Imitation learning for dexterous robotic hands, such as the Shadow Hand, faces significant challenges in transferring skills learned in simulation to real-world applications. Discrepancies between simulated and real environments can lead to performance degradation when deploying models trained in simulation. Developing a robust sim-to-real framework, supported by a tailored simulation environment, is essential for improving the transferability of learned manipulation skills to the real Shadow Hand.

Task definition

This thesis will focus on creating a sim-to-real imitation learning framework for the Shadow Hand, utilizing a simulation environment based on Nividia Isaac Sim designed to closely replicate real-world conditions.

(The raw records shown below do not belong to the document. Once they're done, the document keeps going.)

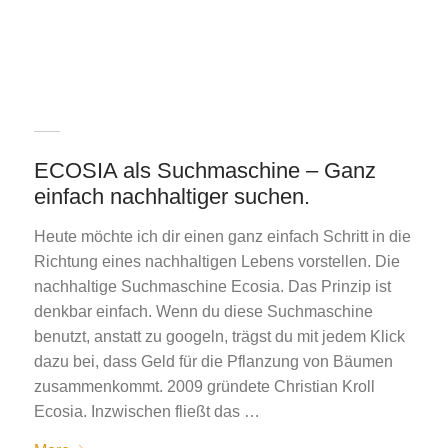
ECOSIA als Suchmaschine – Ganz
einfach nachhaltiger suchen.
Heute möchte ich dir einen ganz einfach Schritt in die
Richtung eines nachhaltigen Lebens vorstellen. Die
nachhaltige Suchmaschine Ecosia. Das Prinzip ist
denkbar einfach. Wenn du diese Suchmaschine
benutzt, anstatt zu googeln, trägst du mit jedem Klick
dazu bei, dass Geld für die Pflanzung von Bäumen
zusammenkommt. 2009 gründete Christian Kroll
Ecosia. Inzwischen fließt das …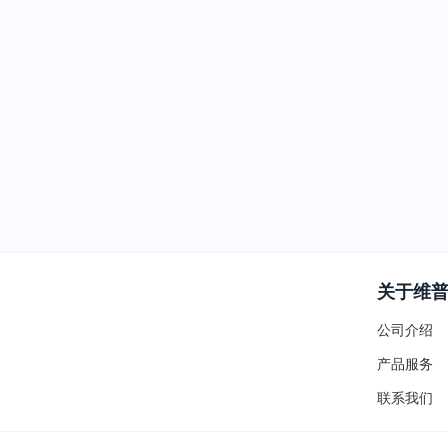
关于维
公司介绍
产品服务
联系我们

The research will involve designing and implementing a simulation setup that mimics the physical properties and constraints of the real Shadow Hand, followed by training imitation learning models within this environment. The effectiveness of the sim-to-real transfer will be evaluated by comparing the performance of the Shadow Hand in both simulated and real-world manipulation tasks, with a focus on accuracy, adaptability, and robustness.

You shall offer

• Solid knowledge base and experience in deep learning, and robotics.

• Coding skills in Python and C++.

• Experience with ROS.

• Experience with Simulation is beneficial.

We will offer

• The most state-of-the-art technologies in deep learning and computer vision.

• Working in a lab with a Germany-wide unique Shadow Teleoperation System.

• Tight support from supervisors, including a workshop on scientific writing.